# Supagard DIY



## JohnnyF (Oct 25, 2011)

Ok. First post, so please keep the barbs light!

Got a new Nissan Juke in white due next week. Researched the net well before deciding NOT to line the dealer's pocket by paying some £350 for Supagard treatment, particularly as I read so many posts against Supagarding, as well as lots that recommended it.

However, I did spend/waste £10 on 2 Supagard pads from Ebay. Asking a genuine Supagard agent from the Supagard web site, it seems that these are genuine and it pi**es off Supagard who obviously want to support their dealers, who have "undergone substantial training in applying the product".

My question is really 2-fold.

1. Anyone used any of these pads and got any warnings about DIY body sealing with Supagard? (_Tips on how to apply if any special technique required etc_)

2. Any dire warnings about Ebay supplied pads. (_I am not a mug and it confuses me as to how anyone can sell the body treatment for under a tenner delivered, but all info I have is that it is the genuine article_)

Thanks for your help.


----------



## davies20 (Feb 22, 2009)

The main response you'll get on here ( or at least my advice)

ditch the superguard, buy Collinite 476 or similar & it will do the same, if not OUT LAST the supaguard 

Top up regularly ie every 6months and you'll much prefer it.

BUT if you want to use supaguard, prick the sponge, rub over paint, (dont know the cure times) then wipe off


----------



## BrummyPete (Jun 10, 2010)

Never used supaguard but cant imagine its too hard to use, the best tip I can give is make sure you decontamiante the paintwork, the cleaner the surface the better the supaguard will adhere to it. Best bet to clay, de tar and maybe apply some lime prime too. Also a decent wax like collinite would most likely last longer than supaguard but as you have already got it you may aswell use it.


Edit - beaten to it lol ^^^^


----------



## davies20 (Feb 22, 2009)

BrummyPete said:


> Never used supaguard but cant imagine its too hard to use, the best tip I can give is make sure you decontamiante the paintwork, the cleaner the surface the better the supaguard will adhere to it. Best bet to clay, de tar and maybe apply some lime prime too.
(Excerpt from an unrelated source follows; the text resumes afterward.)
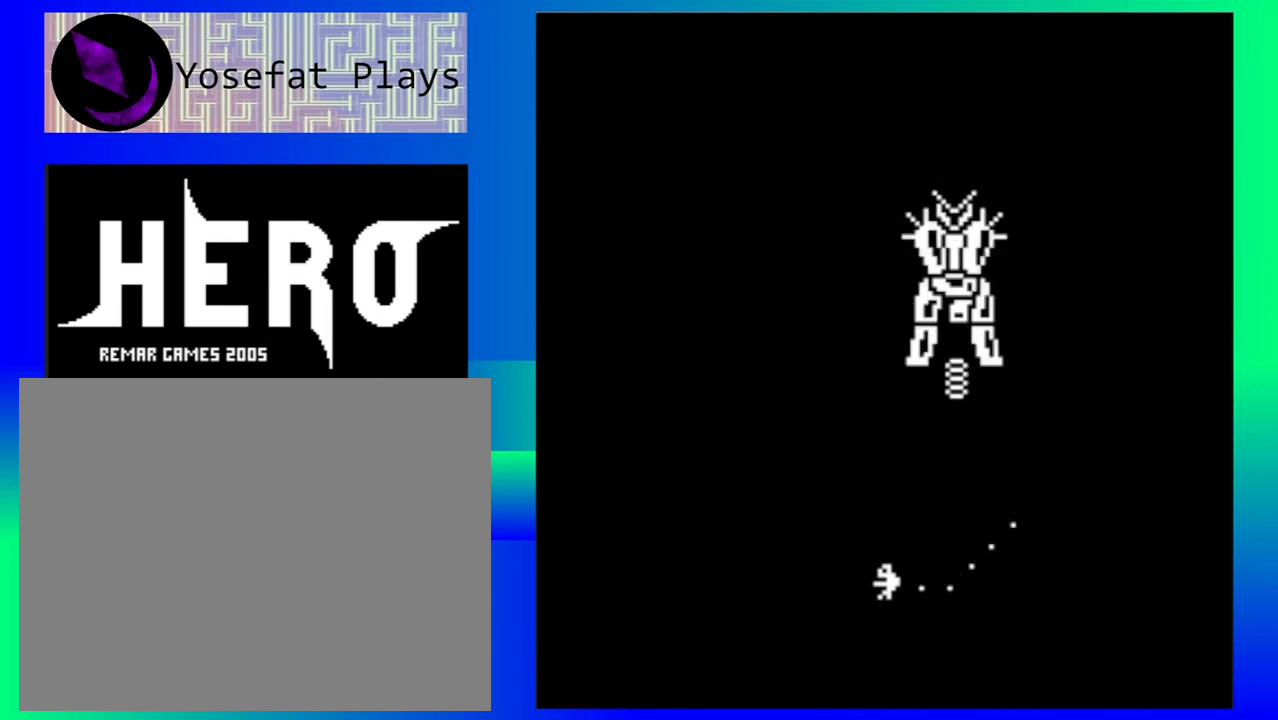
{"buttons": [], "left_stick": "down-left", "events": []}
Also a decent wax like collinite would most likely last longer than supaguard but as you have already got it you may aswell use it.
> 
> *Edit - beaten to it lol *^^^^


haha nur nur!

defo listen to what brummy has said though, a good clean prepped surface will give you a much better finish :thumb:


----------



## NissanPathfinder (Aug 25, 2011)

Most Main Dealers charge £350. It seems to be the generic figure?

I don't believe the dealership car washer's who are expected to apply the Supaguard spend the required time or pay attention to detail when applying the products.
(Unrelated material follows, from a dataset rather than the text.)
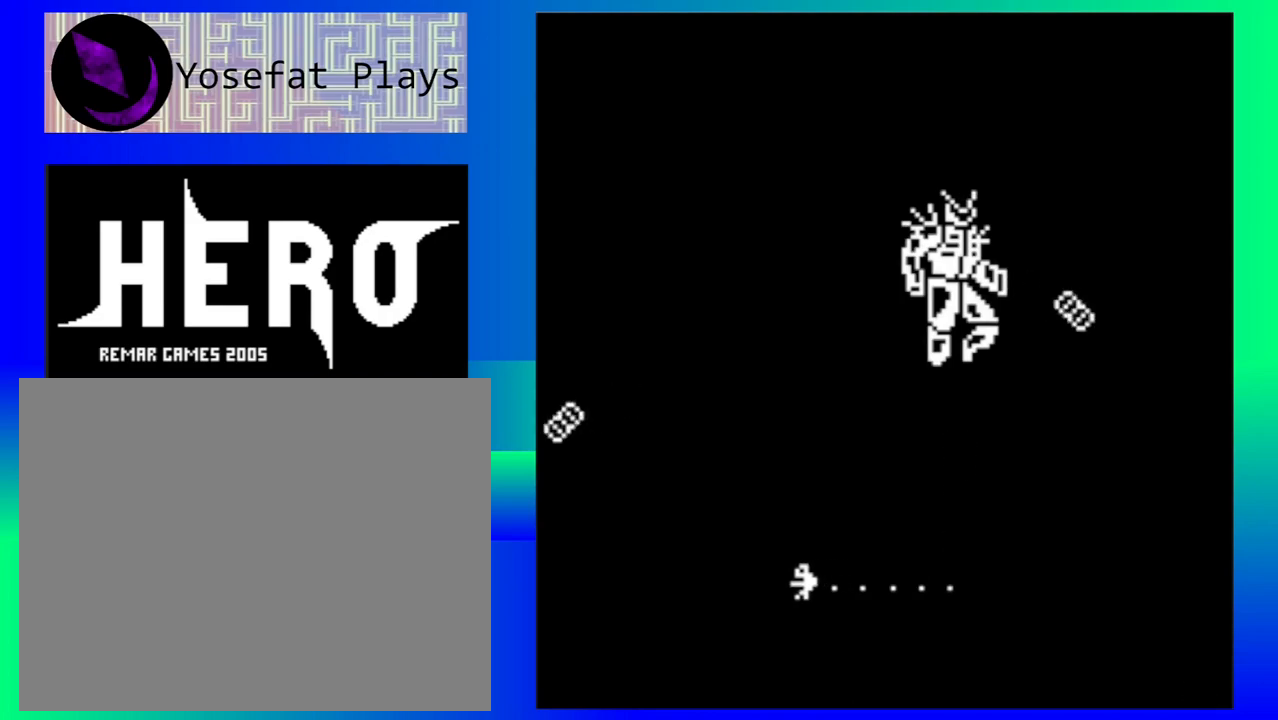
{"buttons": [], "left_stick": "left", "events": [[83, "left_stick", "left"]]}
The dealership's don't call in a specialist to carry out the applications.

If you like your car; save your money and do-it-yourself.
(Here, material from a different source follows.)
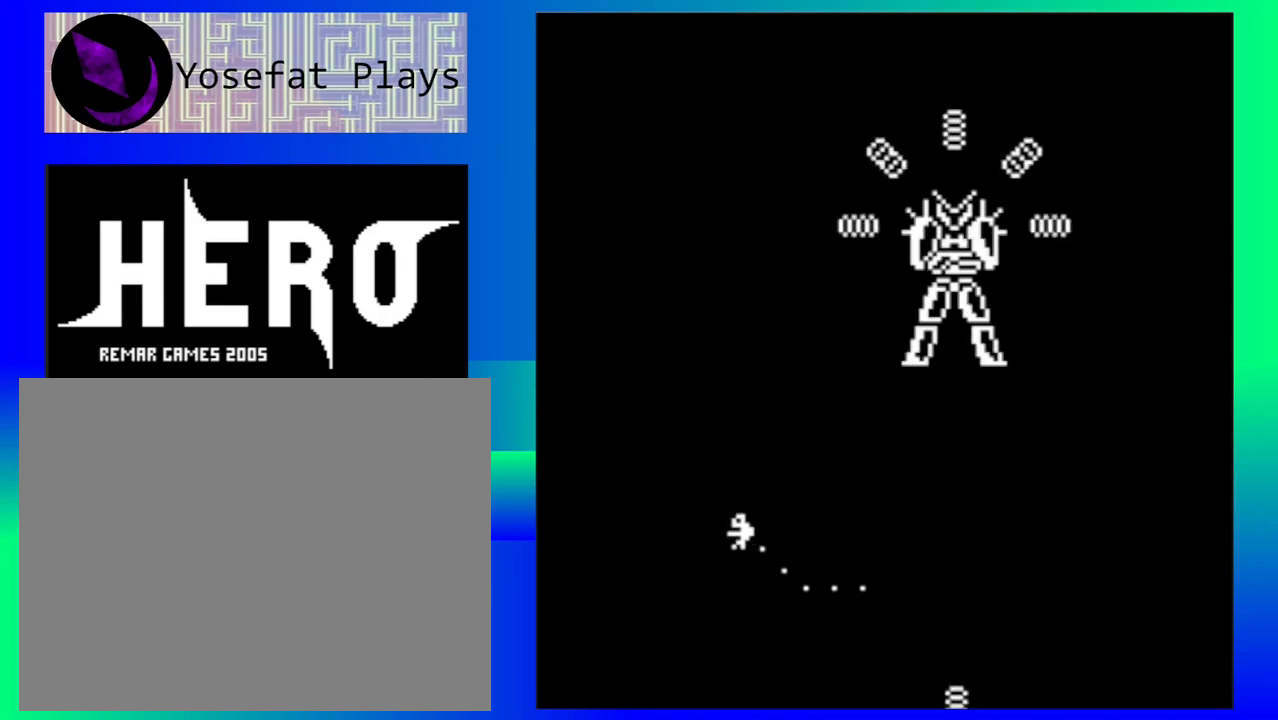
{"buttons": [], "left_stick": "center", "events": [[467, "left_stick", "center"]]}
There are 100's of car car products to test until you find the one that most suits you and your new Juke !!

Give your new car a Clay Bar all over when you get it. You will be suprised the amount of dirt on the surfaces.


----------



## JohnnyF (Oct 25, 2011)

Thanks guys. Appreciated.


----------



## Derekh929 (Aug 28, 2011)

Johnny I did the pad with new mini in 2007 and topped uk with seal each year cost me £10 great result but you have to mask off car and be careful to spread even, I have moved on from this seeing better products on here look at Wolfs, Auto Finesse, and Werkstat and many others and lots of reviews I would not use it on next car and still have a pad left in garage


----------



## Laurie.J.M (Jun 23, 2011)

Supagard itself probably isn't a bad product it's just that the dealerships don't prep the car or apply the protection very well and then charge an arm and a leg for it. You can buy 10 complete applications of Supagard from Ebay for £80, if it lasts as long as they say that's enough for 30 years.


----------



## Trip tdi (Sep 3, 2008)

hi guys, i have spotted this pads as well on the net, the red sponge type ones.

Are they are the proper supaguard treatment, if so, is it a good product to use on a used car, plus what are instructions for this item.

Do these paint protection systems on the market from the trade and on the net actually work, such as guardx, diamondbrite, autoglym lifeshine and supaguard.


----------



## Beau Technique (Jun 21, 2010)

If used correctly an easy 6 month durability is given. No one I know of has undergone any forms of serious training, especially at any main dealers. Use as per a typical sealant. Usual wash, clay, cleanse / polish then SG. Carlack aio, nano systematic care or Jeffs acrylic prime will all work very well due to the background of SG and these said products.


----------